Thanks for the suggestions! :beer:


----------



## 94silverado (Oct 16, 2005)

Ohh i forgot to say have fun!


----------



## Madison (Mar 1, 2002)

A few shots and you should be fine.. Order a 12 year old Johnny Walker Black or a Glenlivet on the rocks and your set..


----------



## curty (Sep 18, 2003)

I used to fly quite frequently, It helps to look out the window, but not straight down. 
Look into the horizon at some big object. Lake,road, town ect.It will help you maintain equalibreum.

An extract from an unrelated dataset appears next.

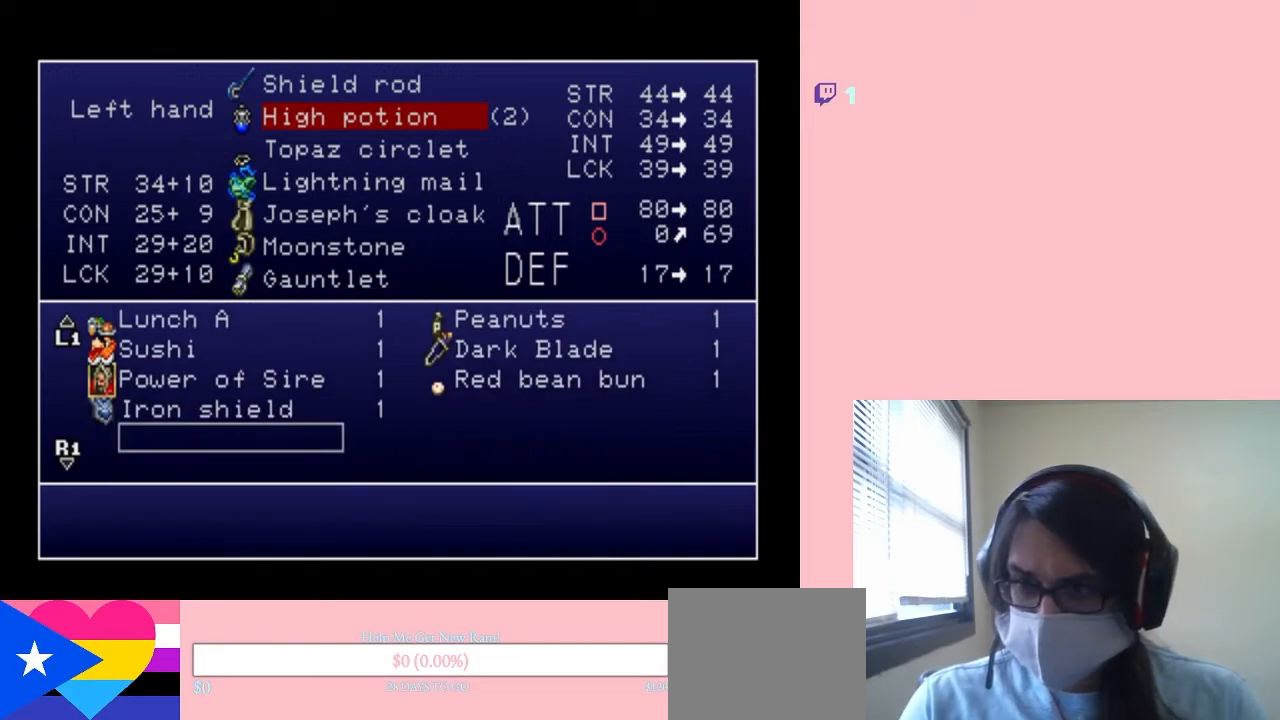
{"dt_ms": 500, "buttons": [], "left_stick": "center", "right_stick": "center", "events": [[67, "DPAD_UP", "up"], [167, "DPAD_UP", "down"], [217, "B", "down"], [217, "DPAD_UP", "up"], [350, "B", "up"]]}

A couple of stiff ones for backup wouldnt hurt :lol:


----------



## gaddyshooter (Oct 12, 2003)

I am with you on this one. I am a very nervous flyer. Have done is several times and didn't bother me at all when I was a kid. It is the control issue for me also. You are literally putting your life in someone else's hands. We took a trip to Jamaica about four years ago, and just before we got ready to land, the plastic trim around the window and up around where the call buttons/lights are, fell off in the floor. IT FELL OFF IN THE FLOOR!!!!!!!!  I was not real thrilled with this to say the least. I about ripped the arm rests off of the seat I was grabbing so hard. So, I have to go with everyone else on this one, and say have a few drinks before the flight. My magic number for pre-flight routine is four beers, and I am fine all the way through.


----------



## Turner (Oct 7, 2005)

Like others have said, take a few shots and relax. Look it up, a lot more deaths occure on the highways than flying each year. It is really safer to fly than drive. 
Have a great time and take the golf clubs with ya.


----------



## buckseye (Dec 8, 2003)

put 9/11 out of your head nj... but go down fighting if you have to 

Oh sorry you were probably just starting to relax :lol:


----------



## Gunny (Aug 18, 2005)

I'm not a bad flyer, but the one thing that seems to make a flight shorter is a DVD. Weather on a laptop, or a DVD player, it takes away from whats happening because you are focusing on the movie for 2 hrs. That and some drinks makes your time in the air feel like no time at all.

Good luck

Gunny


----------



## R y a n (Apr 4, 2005)

I fly a ton for my job all over the West..... I absolutely love flying and can't get enough! That being said..the advice given here is spot on to reduce the "edge" you get not being in control..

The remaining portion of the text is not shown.